◆ **Supplied material**:
══════════════════════════════
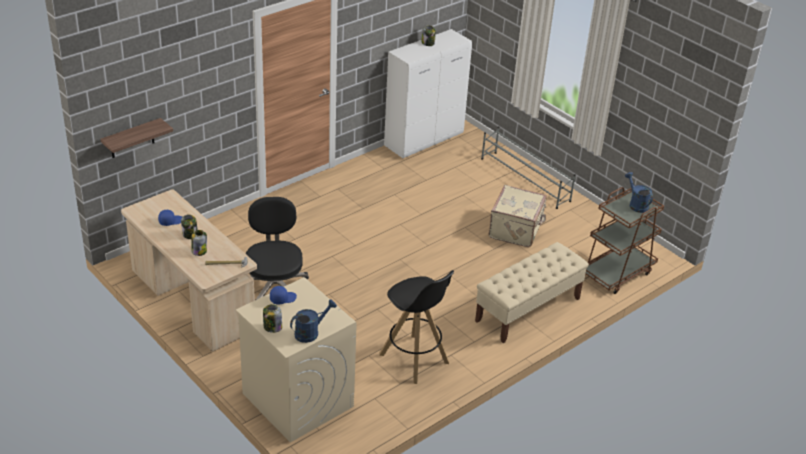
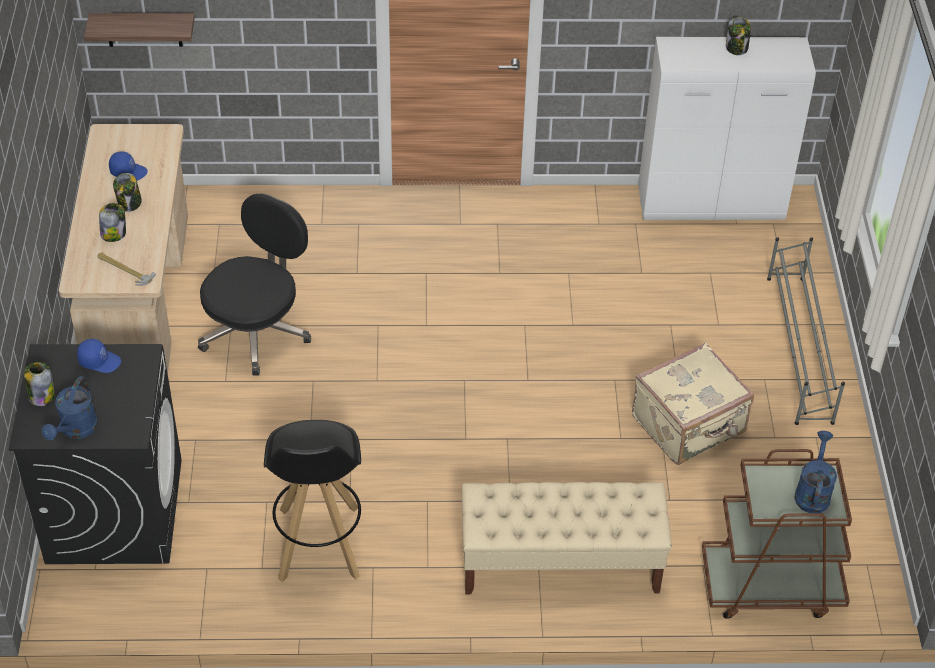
camera: 40 degrees right, 10 degrees up
beige washing machine [236,277,357,442] -> black washing machine [9,344,182,564]
blue watering can [290,299,337,343] -> blue watering can turned 105 degrees clockwise [42,376,98,440]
══════════════════════════════
◆ **Exercise requirements**:
Return the listing above in full and without alteration, excluding its pictures.

◆ **Result below**:
camera: 40 degrees right, 10 degrees up
beige washing machine [236,277,357,442] -> black washing machine [9,344,182,564]
blue watering can [290,299,337,343] -> blue watering can turned 105 degrees clockwise [42,376,98,440]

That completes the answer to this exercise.